Recuperação econômica

O físico Luiz Davidovich, presidente da Academia Brasileira de Ciências (ABC), também está participando da articulação para tentar reverter os cortes. Para ele, o investimento limitado em ciência vai dificultar a saída da crise.

— Isso vai sacrificar a recuperação econômica e sacrificar o futuro do país, em nome das emendas de relator e do orçamento secreto — diz o cientista. — Diz o relator que esse é preliminar, e que estão dependendo da votação da PEC dos Precatórios, porque eles querem ter aqueles R$ 16 milhões das emendas de relator, e estão cortando todos os lados para conseguir chegar ali.

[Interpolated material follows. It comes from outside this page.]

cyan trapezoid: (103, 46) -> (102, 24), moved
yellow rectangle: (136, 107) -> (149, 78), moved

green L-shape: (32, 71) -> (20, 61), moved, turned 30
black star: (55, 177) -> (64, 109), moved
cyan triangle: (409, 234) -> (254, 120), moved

Mas é um raciocínio simplista fazer isso cortando uniformemente de todo lado.

Segundo Pansera, os cientistas não conseguem falar com o Hugo Legal para negociar mudanças.

— Em todos os anos nós sempre conseguimos estabelecer uma relação com o relator, mas neste ano nós não conseguimos conversar. Ele simplesmente não retornou — afirma.

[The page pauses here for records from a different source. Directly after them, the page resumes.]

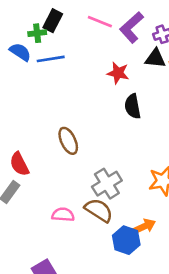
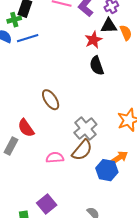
red star: (118, 73) -> (93, 40), moved, turned -30
red semicircle: (19, 164) -> (26, 128), moved
brown semicircle: (99, 210) -> (82, 150), turned 105

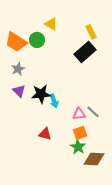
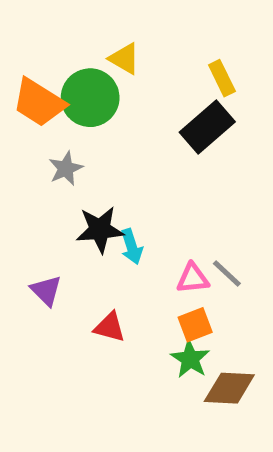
green circle: (37, 40) -> (90, 98), size x1.5
gray star: (18, 69) -> (66, 168), moved
purple triangle: (19, 91) -> (46, 291), moved

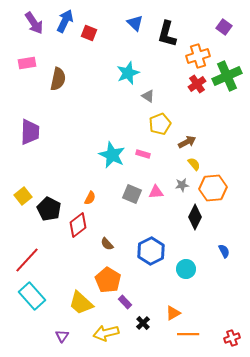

Davidovich afirma que, se o deputado não se comover com os problemas, espera convencê-lo do dano que isso causaria em sua base eleitoral.

— Ele é um deputado federal aqui do Rio de Janeiro, e esses cortes afetam um conjunto grande de instituições do estao. É preciso levar isso em conta, porque o Rio tem a Fiocruz, tem uma concentração de Universidades Federais, e mesmo as estaduais que depende da Capes e do CNPq. O estado do Rio de Janeiro vai ser muito prejudicado por esses cortes — afirma o cientista.

Despesas discricionárias

Janine manifestou preocupação também porque os cortes, feitos nas despesas classificadas como discricionárias (fora da folha de pagamento), começam a afetar gastos básicos.

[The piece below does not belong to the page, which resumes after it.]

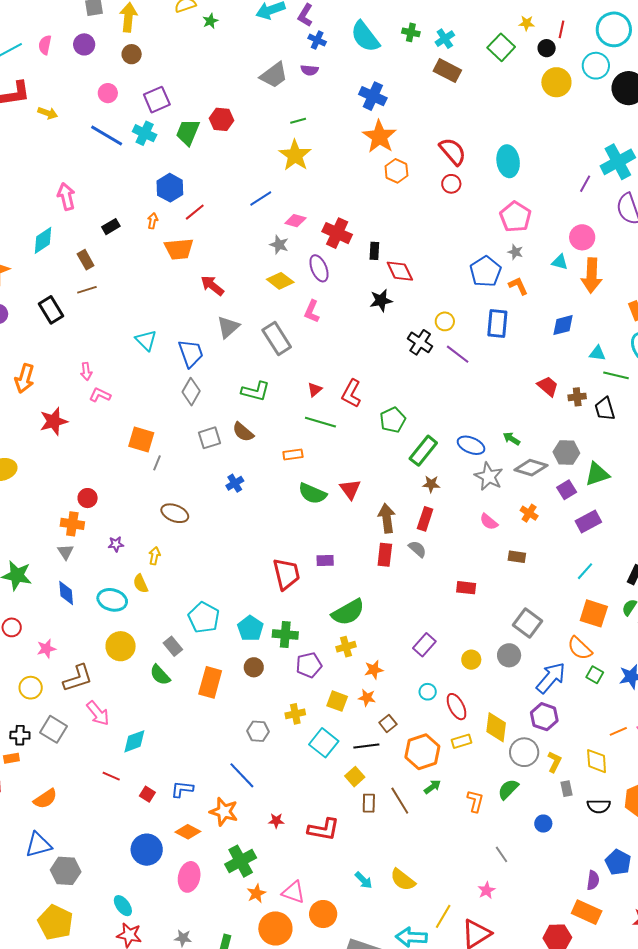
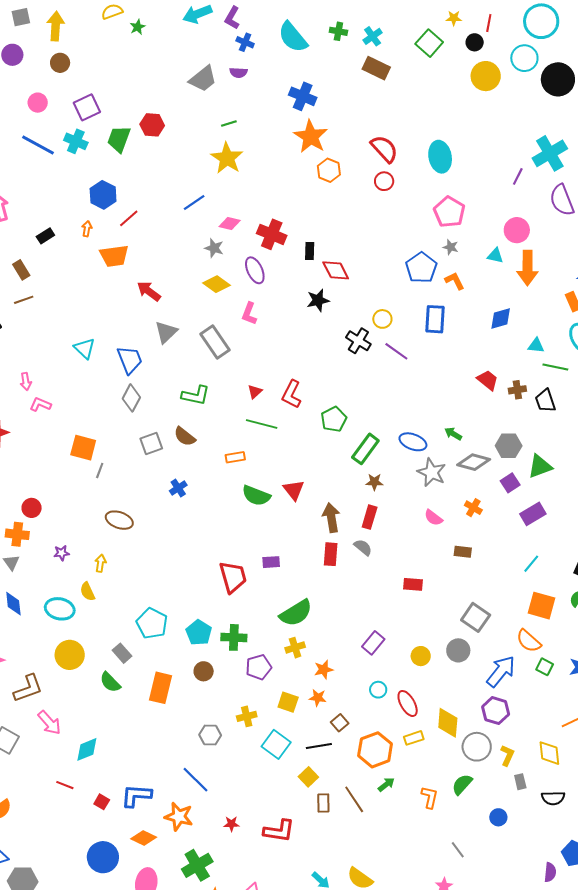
blue L-shape: (182, 789) -> (136, 796), size x1.4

— Tem despesas discricionárias que, a rigor, são obrigatórias. Como você vai parar de pagar conta de luz, água, internet? Vai fechar prédios? Vai perder materiais, animais e plantas que precisam de refrigeração? — questiona.

Um outro problema é que os estuantes de pós-graduação são uma parte expressiva da mão-de-obra da ciência brasileira e não têm salário fixo, vivem de bolsas de pesquisa. Pelo novo texto, o corte na verba para bolsas seria de R$ 52,7 milhões (5,5%).

— As bolsas são consideradas discricionárias, e tem mais de 100 mil estuantes de pós que precisam de bolsa. Eles vivem disso, é como um salário. Isso não deveria ser considerado discricionário — diz Janine.

O GLOBO entrou em contato com o gabinete do deputado Hugo Leal para perguntar sobre os cortes previstos na área de ciência, mas não obteve retorno até a hora de publicação desta notícia.